*** LISTED RECORDS Section Begins ***

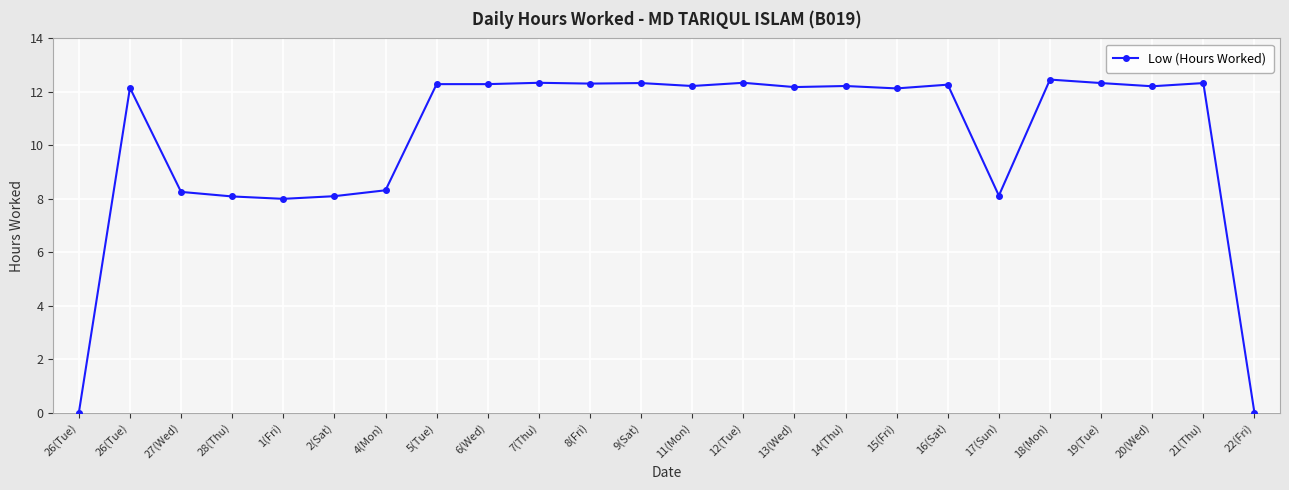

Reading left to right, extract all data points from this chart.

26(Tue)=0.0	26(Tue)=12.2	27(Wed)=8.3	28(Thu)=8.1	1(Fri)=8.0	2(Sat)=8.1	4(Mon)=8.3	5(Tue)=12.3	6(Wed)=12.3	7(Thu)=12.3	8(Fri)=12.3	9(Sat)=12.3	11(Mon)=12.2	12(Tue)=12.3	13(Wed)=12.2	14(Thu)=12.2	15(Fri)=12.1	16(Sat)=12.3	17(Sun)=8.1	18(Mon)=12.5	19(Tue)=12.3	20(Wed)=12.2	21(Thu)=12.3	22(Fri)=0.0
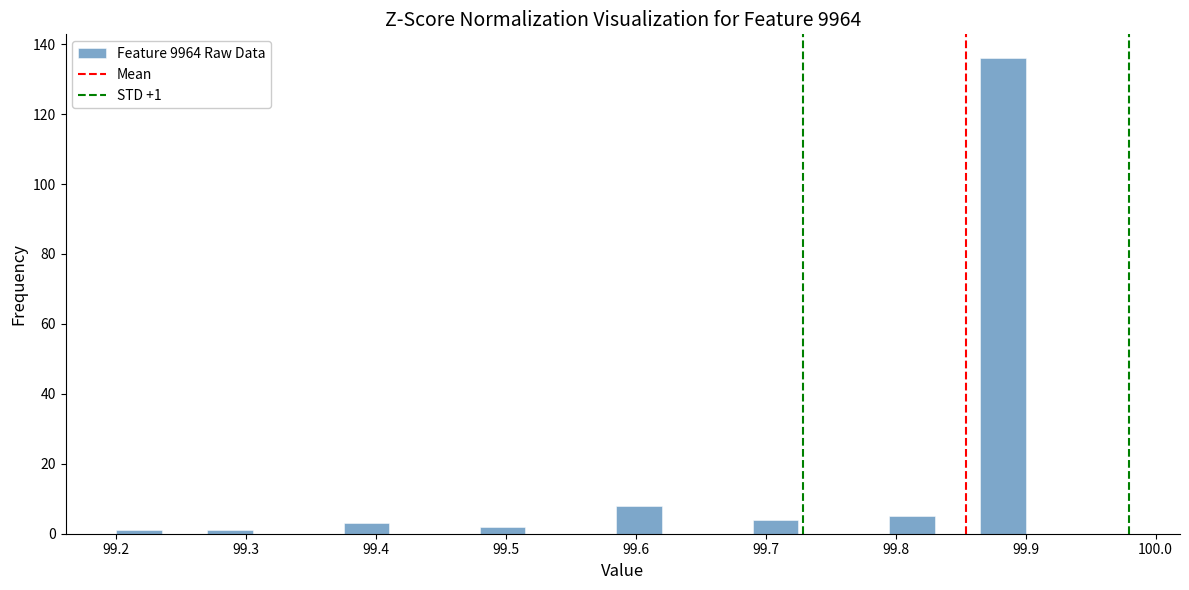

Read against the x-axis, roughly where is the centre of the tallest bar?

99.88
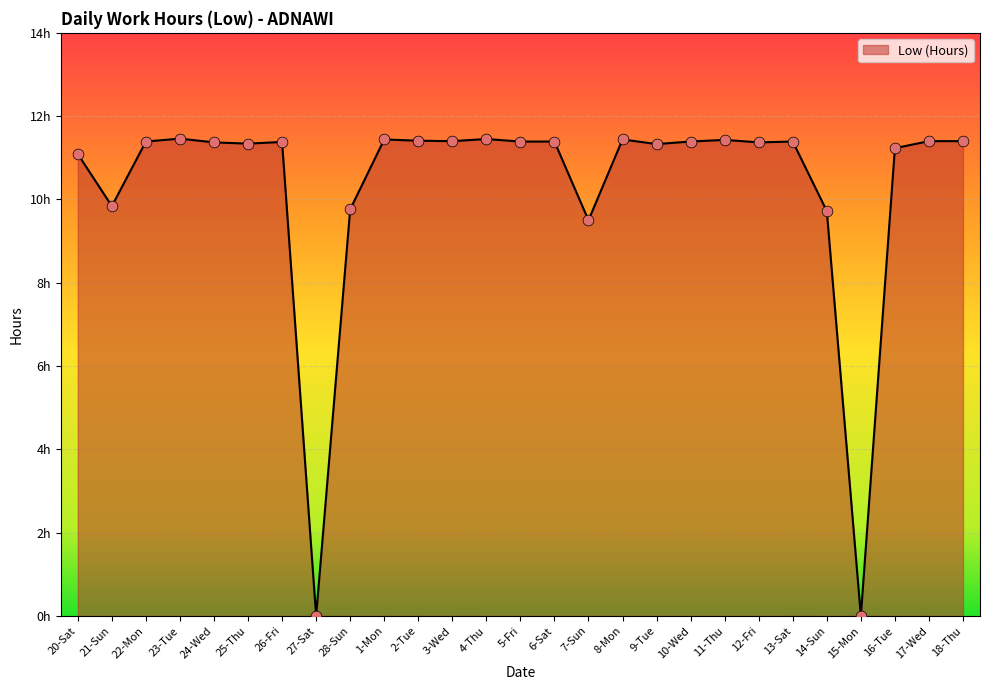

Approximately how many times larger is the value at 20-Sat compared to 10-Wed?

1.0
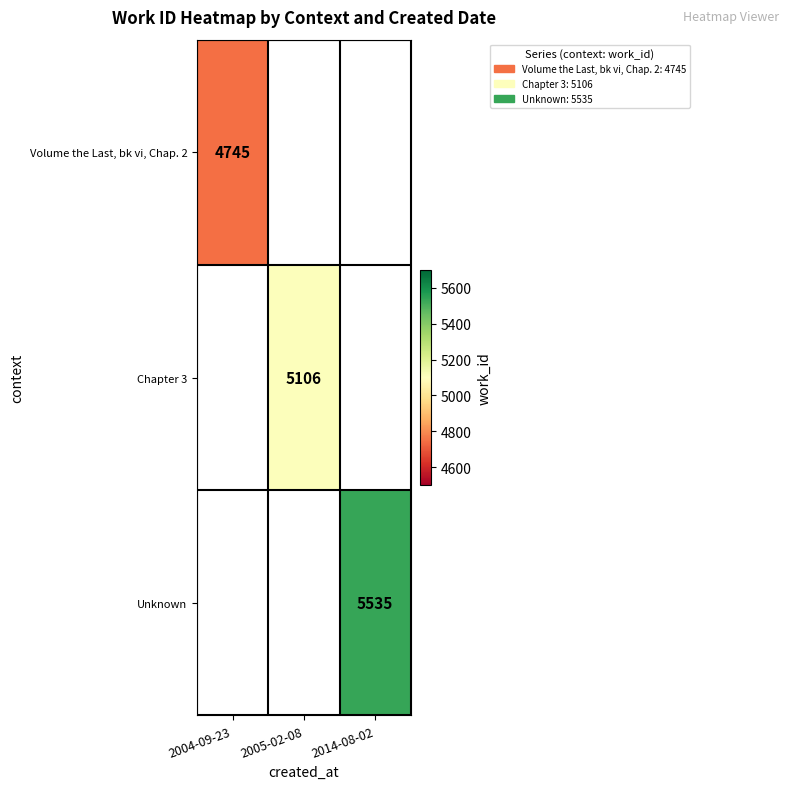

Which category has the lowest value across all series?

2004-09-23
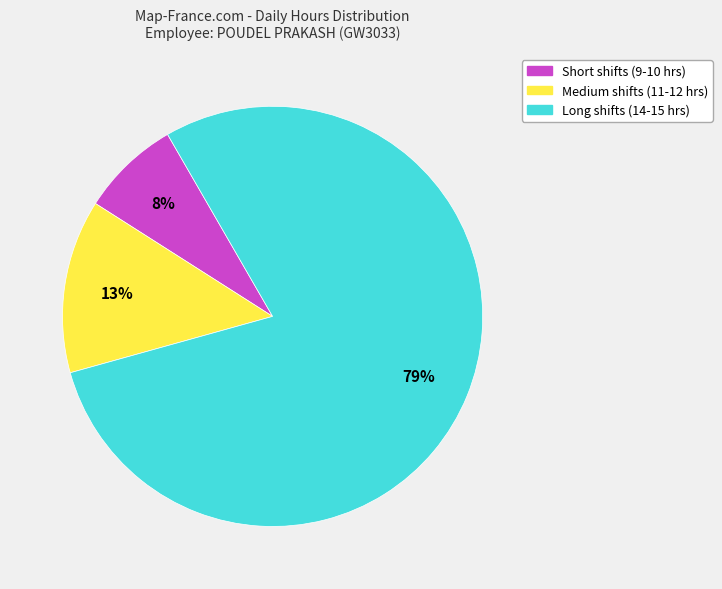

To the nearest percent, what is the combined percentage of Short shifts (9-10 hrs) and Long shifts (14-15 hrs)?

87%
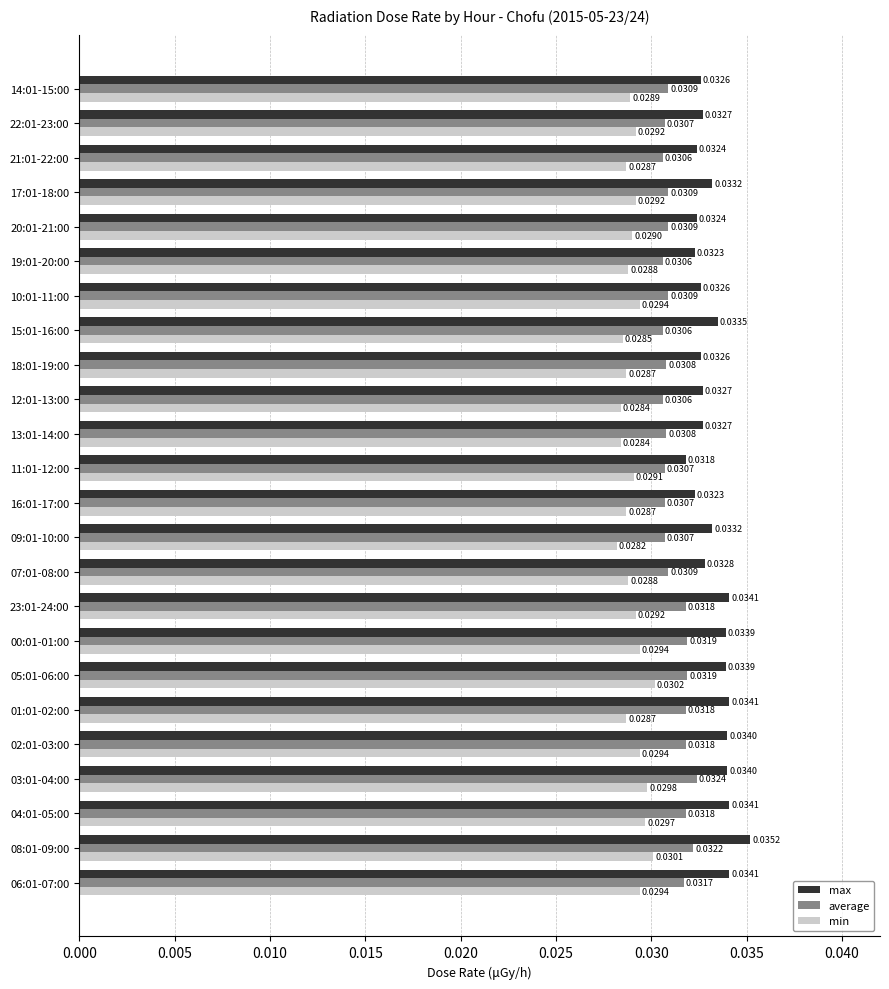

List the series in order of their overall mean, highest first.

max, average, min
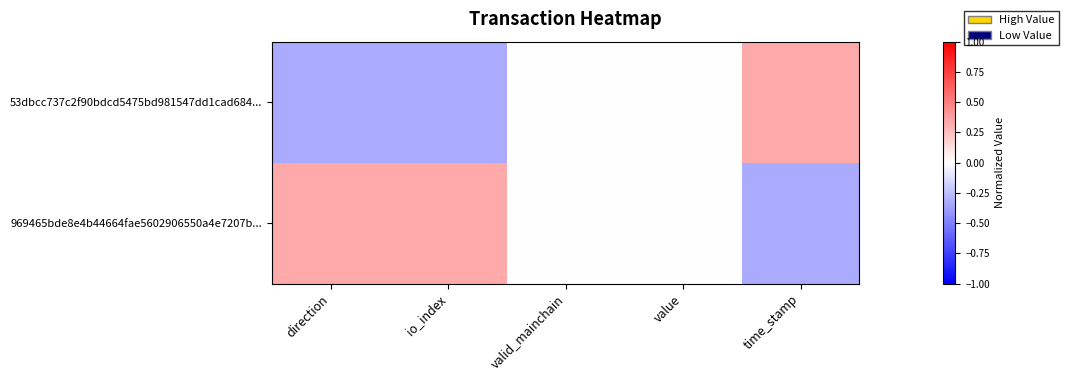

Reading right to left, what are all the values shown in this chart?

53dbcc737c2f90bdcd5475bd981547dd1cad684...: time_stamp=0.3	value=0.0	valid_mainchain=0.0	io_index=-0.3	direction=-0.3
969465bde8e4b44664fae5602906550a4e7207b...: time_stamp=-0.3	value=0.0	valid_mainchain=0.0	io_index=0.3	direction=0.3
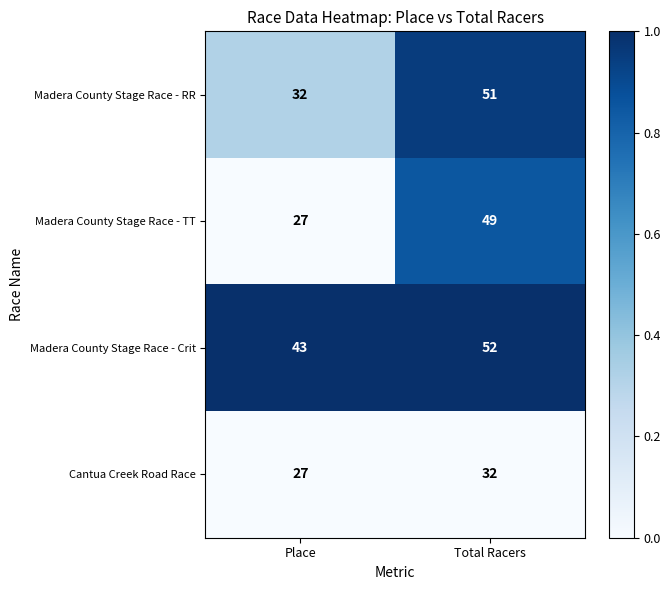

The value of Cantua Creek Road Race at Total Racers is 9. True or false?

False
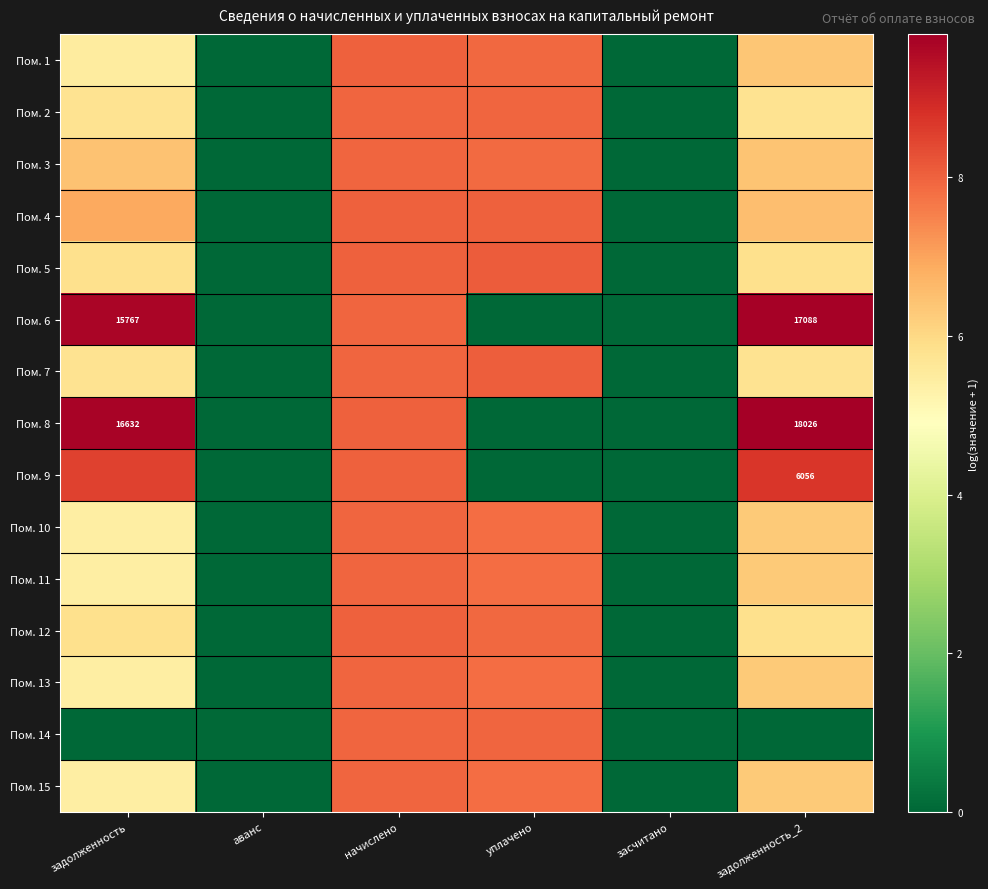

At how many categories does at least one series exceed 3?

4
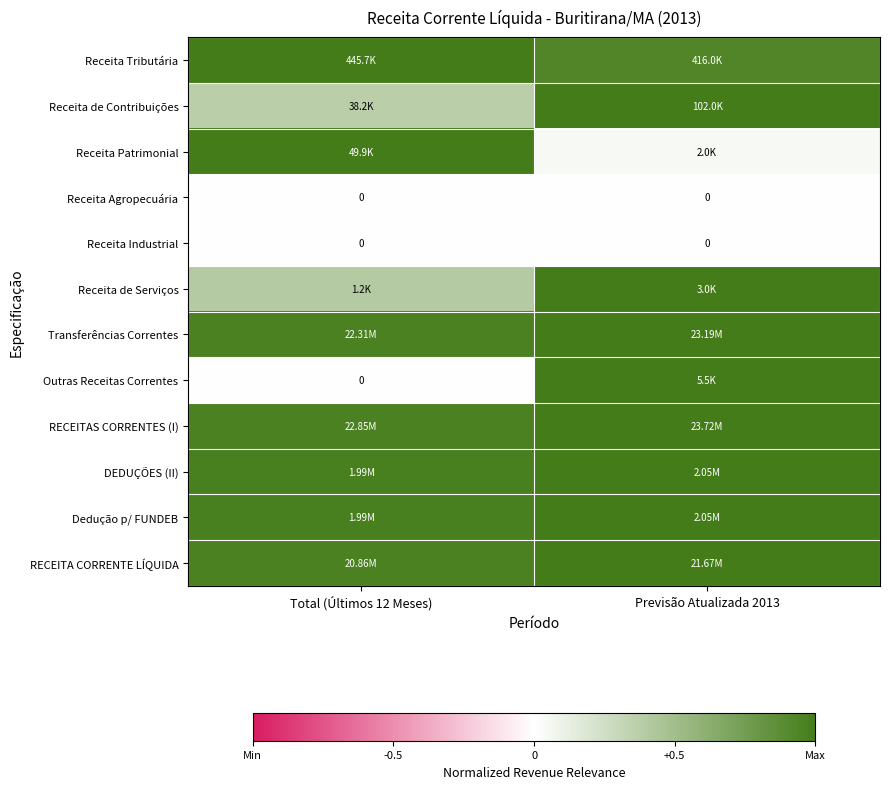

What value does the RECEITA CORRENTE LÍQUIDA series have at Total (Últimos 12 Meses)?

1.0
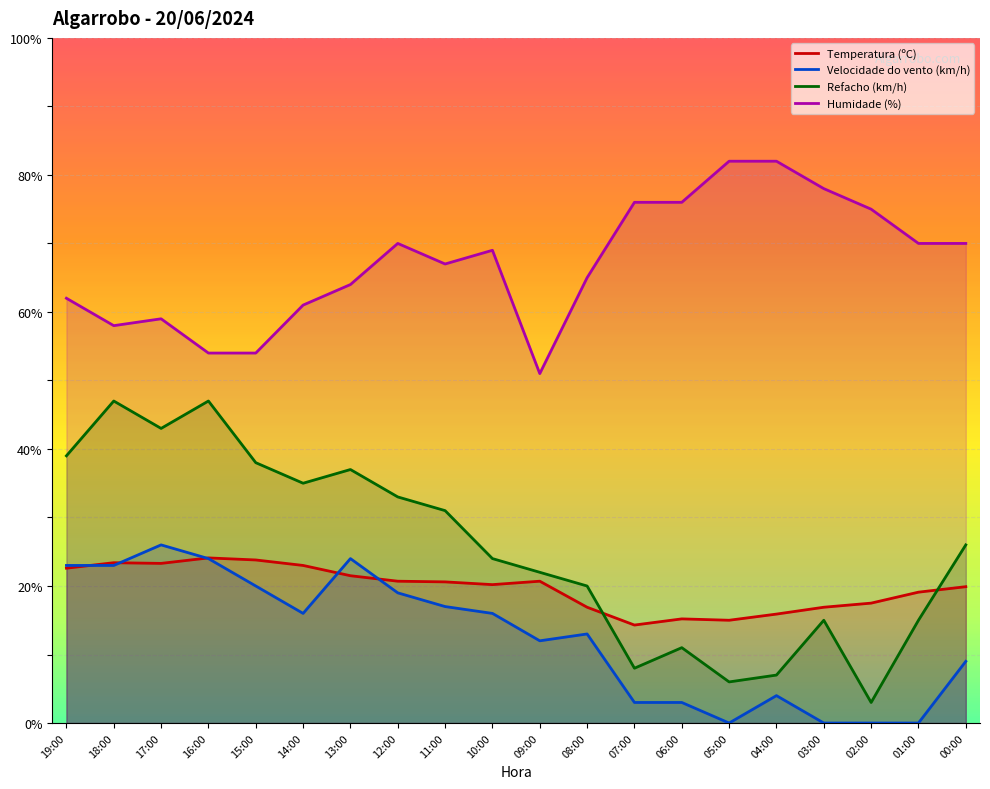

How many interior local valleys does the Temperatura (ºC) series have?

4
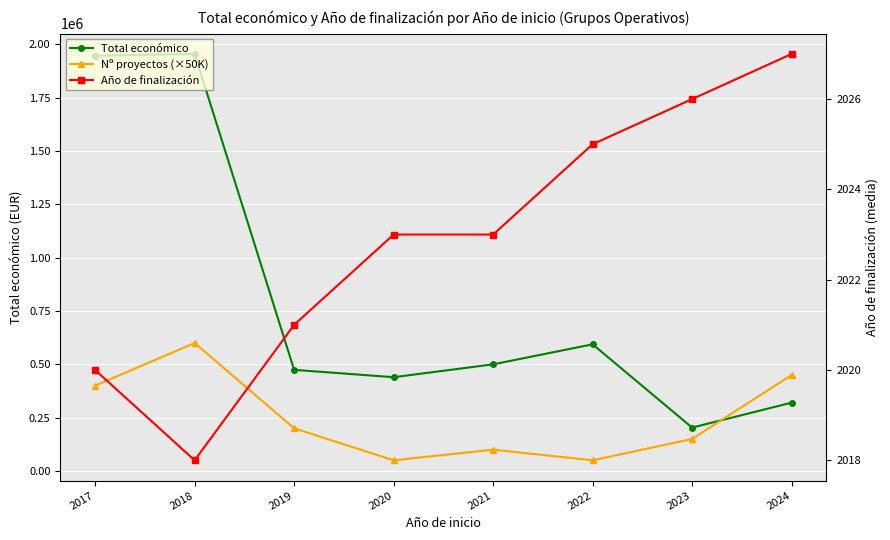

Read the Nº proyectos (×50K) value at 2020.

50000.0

*** LISTED RECORDS Section Ends ***

Please copy the entries from the beginning through the line containing "Reading right to", including both ends, and leave out the pictures.

PROBLEM SOLUTION:
Reading left to right, extract all data points from this chart.

26(Tue)=0.0	26(Tue)=12.2	27(Wed)=8.3	28(Thu)=8.1	1(Fri)=8.0	2(Sat)=8.1	4(Mon)=8.3	5(Tue)=12.3	6(Wed)=12.3	7(Thu)=12.3	8(Fri)=12.3	9(Sat)=12.3	11(Mon)=12.2	12(Tue)=12.3	13(Wed)=12.2	14(Thu)=12.2	15(Fri)=12.1	16(Sat)=12.3	17(Sun)=8.1	18(Mon)=12.5	19(Tue)=12.3	20(Wed)=12.2	21(Thu)=12.3	22(Fri)=0.0

Read against the x-axis, roughly where is the centre of the tallest bar?

99.88

Approximately how many times larger is the value at 20-Sat compared to 10-Wed?

1.0

Which category has the lowest value across all series?

2004-09-23

To the nearest percent, what is the combined percentage of Short shifts (9-10 hrs) and Long shifts (14-15 hrs)?

87%

List the series in order of their overall mean, highest first.

max, average, min

Reading right to left, what are all the values shown in this chart?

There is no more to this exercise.